Boyamin mencurigai adanya daftar individu yang telah menerima uang serta para pihak yang terlibat dalam perkara tersebut dapat ditelusuri lebih lanjut untuk mengidentifikasi siapa saja yang memberikan dan menerima uang haram ini.
Menurutnya, jika memperkarakan Zarof Ricar atas tuduhan TPPU, Kejaksaan Agung dapat menyelidiki pihak-pihak tambahan yang terkait dalam kasus tersebut. Ini akan menjadi suatu hal yang berbeda apabila Zarof hanya dihadapkan pada dakwaan gratifikasi tanpa harus mencari tahu siapa orang yang memberikannya.
“Sekarang, tujuannya adalah untuk mengidentifikasi pelaku yang memberikan dan menerima [dari transaksi tersebut]. Nantinya, jika kedua belah pihak bertemu, mereka secara otomatis akan menjadi tersangka,” ungkap Boyamin.
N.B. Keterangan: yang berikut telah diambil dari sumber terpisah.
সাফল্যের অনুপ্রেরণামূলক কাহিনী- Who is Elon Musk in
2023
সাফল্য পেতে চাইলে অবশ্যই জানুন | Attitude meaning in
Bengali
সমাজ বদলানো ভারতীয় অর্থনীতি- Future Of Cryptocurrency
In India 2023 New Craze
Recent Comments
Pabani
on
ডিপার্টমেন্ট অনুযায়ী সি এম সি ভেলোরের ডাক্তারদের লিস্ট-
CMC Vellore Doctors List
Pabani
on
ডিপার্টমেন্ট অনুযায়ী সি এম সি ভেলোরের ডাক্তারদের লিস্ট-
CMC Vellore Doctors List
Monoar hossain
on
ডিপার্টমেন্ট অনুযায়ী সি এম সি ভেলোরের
Dia menyadari bahwa Kejaksaan Agung mungkin marah atas kebisuan Zarof Ricar yang enggan menginformasikan asal-usul dan penerima uang itu, hal ini bisa berakibat pada tuduhan pencucian uang dengan hukumannya selama-lamanya.
“Diharapkannya bahwa ia dapat menjadi mitra kerja keadilan dengan mengungkapkan segala sesuatu. Dengan begitu, ia berpotensi mendapatkan tuntutan yang lebih ringan dan hukuman yang tidak terlalu berat dalam kasus pencuciannya uang tersebut,” katanya.
Ahli hukum pidana dari Universitas Trisakti Abdul Fickar Hadjar mengatakan bahwa Kejaksaan Agung memiliki hak untuk merampas kekayaan para tersangka tindak pencucian uang.
“Perkara pidana itu, (
Kejagung
)” memiliki kekuatan penuh untuk mengambil aset yang dicurigai berasal dari tindakan suap. Oleh karena itu, hal ini memang masuk akal,” ujarnya.
Menurut Fickar, hal utama yang perlu dipertimbangkan adalah adanya barang bukti berupa uang dan emas yang ditemukan. Karena, sangat mustahil bagi Zarof Ricar untuk memperolehnya setelah dia telah pensiun.
“Pasti sejak Zaroff Ricar menjabat sebagai pegawai tinggi di Mahkamah Agung (MA), oleh karenanya tuduhan korupsi juga menjadi relevan,” kata Fickar.
Pakar hukum Erwin Natosmal Oemar menyokong penerapan undang-undang anti pencucian uang kepada Zarof Ricar untuk mengungkap jaringan kejahatan di sistem peradilan.
“Pendekatan dalam pelaksanaan hukum perlu dirubuhkan dari fokus pada tindakan penahanan (penjara) menjadi penyitaan aset melalui Undang-Undang TPPU, khususnya untuk mengambil keuntungan ilegal yang dimiliki oleh pejabat dan sulit dibuktikannya,” jelasnya.
Erwin menyatakan bahwa Undang-Undang tentang Pencegahan dan Pemberantasan Penyalahgunaan Dana Publik dapat membuka jalan untuk mengatasi pembatasan yang ada pada Undang-Undang Tentang TindakPidana Korupsi.
“Meskipun begitu, penerapan TPPU perlu dilakukan secara seimbang, yaitu dengan memperhatikan hak-hak terduga yang lain,” katanya.